§ TASK ITEM A: Arrange the rows of text read from the pictured pages below as a numbered list, leaving out blank lines and the pictures themselves.

§ EXCERPT PROVIDED:

━━━━━━━━━━

SMILE-A-WHILE/OOPS, HE DID IT AGAIN: No, Mark Shields doesn’t read THE HOWLER. On Monday, we helpfully corrected a groaning error he made a few week back on the NewsHour (see THE DAILY HOWLER, 4/3/06). But last night, there he went again! Squeamish readers may want to avert their gaze:
SHIELDS (4/7/06): That has—that has been George Bush's stock and trade. George Bush is not Lyndon Johnson. He's not an—an operator. He's not a guy who gets things done. He's a guy that tells you what he believes. And, in this case, he didn't

LEHRER: So, you think it will—you think it will hurt?

SHIELDS: I think, I think it's—I think—well, we have seen one single word in Andy Kohut's Pew poll over and over. When they ask the one single word that identifies the president to you, it had been “honest” for six months every year—every six months. And it plummeted, to the point where honest fell to sixth. And I, and I—I don't think there's any question. We used to have two out of five people say it. He—“honest” is the most thing.

LEHRER: “Honest.”

SHIELDS: Now it's down to 14 percent. This is not going to help.

But “honest” isn’t “down to fourteen percent” when Andy Kohut asks respondents for a one-word description of Bush. In fact, it’s down to less than two percent; in the most recent Pew survey (the survey to which Shields refers), 14 individuals (out of 710 asked) said “honest” when asked for one word. But then, there never was a previous poll where “two out of five people” said the word “honest.” In the February 2005 Pew survey, 38 individuals said the word “honest”—out of 761 people asked. Shields keeps bungling these familiar data—in precisely the way Kohut warns about, right there as he presents the numbers (click here, then scroll down). Clearly, Shields isn’t reading his HOWLER. Is there any chance that Kohut could give the struggling pundit a call?

━━━━━━━━━━

§ TASK ITEM B:
Answer these questions using the excerpt about Mark Shields:
(i) Which president does Shields say George Bush is not?
(ii) In the most recent Pew survey, how many of the 710 people asked said "honest"?
(iii) In the February 2005 Pew survey, how many people said "honest," and out of how many asked?

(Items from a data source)

━━━━━━━━━━

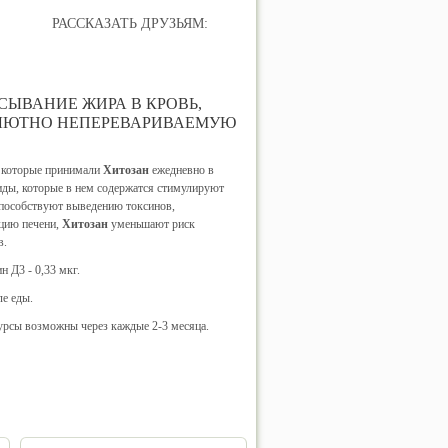
РАССКАЗАТЬ ДРУЗЬЯМ:
ЫВАНИЕ ЖИРА В КРОВЬ,
СОЛЮТНО НЕПЕРЕВАРИВАЕМУЮ
, которые принимали
Хитозан
ежедневно в
риды, которые в нем содержатся стимулируют
способствуют выведению токсинов,
цию печени,
Хитозан
уменьшают риск
в.
н Д3 - 0,33 мкг.
ле еды.
курсы возможны через каждые 2-3 месяца.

━━━━━━━━━━

§ EXERCISE OUTPUT A:
1. РАССКАЗАТЬ ДРУЗЬЯМ:
2. ЫВАНИЕ ЖИРА В КРОВЬ,
3. СОЛЮТНО НЕПЕРЕВАРИВАЕМУЮ
4. , которые принимали
5. Хитозан
6. ежедневно в
7. риды, которые в нем содержатся стимулируют
8. способствуют выведению токсинов,
9. цию печени,
10. Хитозан
11. уменьшают риск
12. в.
13. н Д3 - 0,33 мкг.
14. ле еды.
15. курсы возможны через каждые 2-3 месяца.

§ EXERCISE OUTPUT B:
(i) Lyndon Johnson
(ii) 14
(iii) 38, out of 761